Re: §2.1.3 IRI/URI Canonicalization does not address IRIs with IDNs

Thanks very much for taking the time to look at this, Felix.

I must admit that I made the assumption that there was a one to one 
mapping of Punycode to Unicode. I based this on finding at least one 
online service that converts between the two [1] and a Perl module that 
seems to offer the same.

Hmmm... I see that Verisign stores IDNs as Punycode, so maybe the 
canonicalisation step should be to convert _to_ Punycode? But, as Kevin 
has pointed out, if two different Unicode strings can give the same 
Punycode, we could be in trouble here anyway.

Our basic need is that we must be able to be certain whether a given IRI 
does or does not match a small data set. Typically, something like

<iriset>
   <includehosts>exåmple.org</includehosts>
   <pathcontains>foó</pathcontains>
</iriset>

For a given IRI, we need to be 100% sure whether it does or does not 
match these conditions - i.e. that it has a host with the last two 
components of exåmple.org and a path that contains foó.

Given that an IRI may, or may not, have been re-encoded in one of 
several different ways, how can we canonicalise it before matching?

And Eric has pointed out that å can be written either Ue5 or 'a' + U30a, 
so there's clearly a lot to this. POWDER is a small group with limited 
resources so any help you can offer would be greatly appreciated.

Phil.
# # # # #
◆ **Instructions**:
**1.** Duplicate the canonicalization message word for word, everything from "Hmmm... I see" down to "trouble here anyway.".
**2.** According to the canonicalization message, in what form does Verisign store IDNs?
The material that accompanies this message isn't needed.

◆ **Material**:
# # # # #
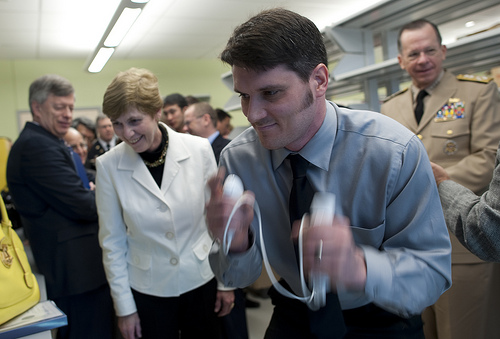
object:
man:
[206, 7, 459, 334]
# # # # #
◆ **Solutions**:
**1.**
Hmmm... I see that Verisign stores IDNs as Punycode, so maybe the 
canonicalisation step should be to convert _to_ Punycode? But, as Kevin 
has pointed out, if two different Unicode strings can give the same 
Punycode, we could be in trouble here anyway.

**2.** Verisign stores IDNs as Punycode.